Histogram is the most important statistical tool to display quantitative data. To obtain a histogram, we     divide the range of data into non-overlapping intervals of equal width, count the number of observations falling into each interval, and create a bar with height equal to the frequency (frequency histogram) or    relative frequency (relative frequency histogram) for each interval. The bar heights in the histogram are  calculated by dividing relative frequency by interval width so that the total area of the bars equals 1.

We assume that the left endpoint of each interval is included, the right endpoint is excluded. The endpoints of intervals are called bins. The bins uniquely specify the intervals if the starting bin and the common interval width are provided.

Suppose we would like to compare the distributions of systolic blood pressure for the two sex groups in the Framingham Heart Study example. Click Graphs > Histogram 


Select the systolic variable and click Plot by groups… and choose Sex to generate separate histogram for males and females.

 

Under the options tab, you can customize the number of bins, the axis labels and title and whether we want to create a frequency or relative frequency (percent) histogram.

 

To change the colour of your histogram from the default of dark gray, manually change the colour in the R Script to whatever colour you desire, highlight the command and resubmit the code:

with(Lab1_Data,Hist(Systolic, groups=Sex, scale="percent", col="lightblue", xlab="Systolic BP",main="Relative Frequency Histograms of Systolic BP by


Sex") If you are plotting a single histogram for a variable (i.e., not plotting by groups), you can manually  set the bin widths by adjusting the breaks in the R Script file. For example, the following R code will plot a histogram of systolic blood pressure with the bins ranging from 95-175 with a bin width of 10.

with(Lab1_Data, Hist(Systolic, scale="percent", breaks=seq(95,175,10),

col="lightblue", xlab="Systolic BP", ylab="Percent", main="Relative Frequency Histogram of Systolic BP"))

Also, the default for histograms is right-inclusion (i.e., (a,b]). If you would like to change this to left- inclusion (i.e., [a,b)) please add the argument right=FALSE intothe R script for the histogram.

Boxplots

The boxplot is a graph of the five-number summary: minimum value, first quartile (Q1), median, third quartile (Q3), and maximum value. The distance from Q1 to Q3 is called the interquartile range (IQR). We will demonstrate the feature using the Framingham Heart Study data. Suppose we wish to obtain side-by- side boxplots of systolic blood pressure for males and females. Click Graphs > Boxplot 

 

Select the Systolic variable and click “Plot by groups…” and select Sex.

 

Adjust axis labels and the title under the Options tab.

 

The lower and upper fences are located 1.5*IQR to the left and right of Q1 and Q3, respectively. A point beyond the lower or upper fences is considered an outlier.

We can adjust the colours of both boxplots manually in the R Script. If we want to specify two different colours for each separate boxplot, we need to store the colour names in a vector. In R, we use the c() function to indicate a vector and separate each argument with a comma.

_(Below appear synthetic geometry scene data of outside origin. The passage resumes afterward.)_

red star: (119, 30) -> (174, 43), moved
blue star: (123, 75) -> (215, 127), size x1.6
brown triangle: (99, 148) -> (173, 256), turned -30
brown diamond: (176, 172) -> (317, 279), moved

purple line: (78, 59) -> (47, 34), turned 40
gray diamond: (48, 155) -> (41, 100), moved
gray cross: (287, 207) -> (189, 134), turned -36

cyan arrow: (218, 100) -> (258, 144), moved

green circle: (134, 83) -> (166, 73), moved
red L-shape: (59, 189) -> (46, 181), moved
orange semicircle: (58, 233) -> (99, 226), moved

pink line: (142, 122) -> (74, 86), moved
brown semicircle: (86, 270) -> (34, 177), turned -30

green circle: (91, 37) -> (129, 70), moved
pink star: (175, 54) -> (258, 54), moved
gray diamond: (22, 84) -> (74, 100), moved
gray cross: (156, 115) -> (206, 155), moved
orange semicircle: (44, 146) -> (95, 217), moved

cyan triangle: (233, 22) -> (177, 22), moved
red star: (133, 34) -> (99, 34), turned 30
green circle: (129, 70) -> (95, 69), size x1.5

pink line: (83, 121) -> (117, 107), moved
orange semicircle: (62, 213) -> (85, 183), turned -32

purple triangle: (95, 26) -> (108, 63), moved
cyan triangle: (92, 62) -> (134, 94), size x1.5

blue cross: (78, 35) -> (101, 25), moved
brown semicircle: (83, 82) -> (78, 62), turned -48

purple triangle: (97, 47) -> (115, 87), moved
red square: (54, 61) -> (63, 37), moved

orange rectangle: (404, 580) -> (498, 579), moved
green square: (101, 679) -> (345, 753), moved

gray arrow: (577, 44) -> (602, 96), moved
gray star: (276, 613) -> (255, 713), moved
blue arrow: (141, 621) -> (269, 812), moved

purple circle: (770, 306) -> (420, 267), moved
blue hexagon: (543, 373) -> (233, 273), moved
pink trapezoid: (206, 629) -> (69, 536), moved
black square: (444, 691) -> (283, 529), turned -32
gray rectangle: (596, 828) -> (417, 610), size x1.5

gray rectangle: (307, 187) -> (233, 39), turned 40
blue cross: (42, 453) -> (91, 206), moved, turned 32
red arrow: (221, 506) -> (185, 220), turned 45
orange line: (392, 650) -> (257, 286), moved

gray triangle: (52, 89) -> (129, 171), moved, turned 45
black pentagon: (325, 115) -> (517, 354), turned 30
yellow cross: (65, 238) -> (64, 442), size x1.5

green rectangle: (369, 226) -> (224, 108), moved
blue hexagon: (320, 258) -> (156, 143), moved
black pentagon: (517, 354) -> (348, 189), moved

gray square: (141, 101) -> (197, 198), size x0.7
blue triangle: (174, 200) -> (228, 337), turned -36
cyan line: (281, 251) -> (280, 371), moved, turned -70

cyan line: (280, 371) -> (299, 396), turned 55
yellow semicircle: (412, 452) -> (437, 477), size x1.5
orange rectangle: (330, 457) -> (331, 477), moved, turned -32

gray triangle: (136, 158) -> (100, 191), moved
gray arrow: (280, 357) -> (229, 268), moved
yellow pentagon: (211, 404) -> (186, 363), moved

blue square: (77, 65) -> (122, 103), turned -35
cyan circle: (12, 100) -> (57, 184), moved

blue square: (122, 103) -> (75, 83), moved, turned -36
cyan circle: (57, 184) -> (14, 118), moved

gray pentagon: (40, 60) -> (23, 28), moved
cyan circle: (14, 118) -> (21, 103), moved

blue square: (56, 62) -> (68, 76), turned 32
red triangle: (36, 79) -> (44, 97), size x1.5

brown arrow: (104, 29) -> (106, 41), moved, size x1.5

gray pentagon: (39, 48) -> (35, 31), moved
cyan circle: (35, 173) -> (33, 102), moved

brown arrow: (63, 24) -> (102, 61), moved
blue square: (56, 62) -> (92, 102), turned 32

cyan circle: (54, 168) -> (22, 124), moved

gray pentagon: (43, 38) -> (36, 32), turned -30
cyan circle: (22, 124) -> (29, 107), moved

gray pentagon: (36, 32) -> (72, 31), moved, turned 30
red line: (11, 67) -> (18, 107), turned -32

Boxplot(Systolic~Sex, data=Lab1_Data, id=list(method="y"), ylab="Systolic BP",

main="Boxplots of Systolic BP by Sex", col=c("lightblue","dodgerblue"))

Scatterplots

Scatterplots allow the user to obtain a plot of one numerical variable versus another numerical variable.

We will demonstrate how to construct a scatterplot by plotting Systolic (y) vs. Age (x). Click on Graphs > Scatterplot..

 

Select the x- and y-variables. Note that we also have the options to plot separate scatterplots by group (e.g., male/female) if desired.


You can customize aspects such as the labels, title and plotting characters under the Options tab. Setting plotting characters equal to 19 results in filled circles.

 

 

 

Overall, we can see that there seems to be a positive relationship between Age and Systolic, meaning that as age increases, systolic blood pressure typically increases as well.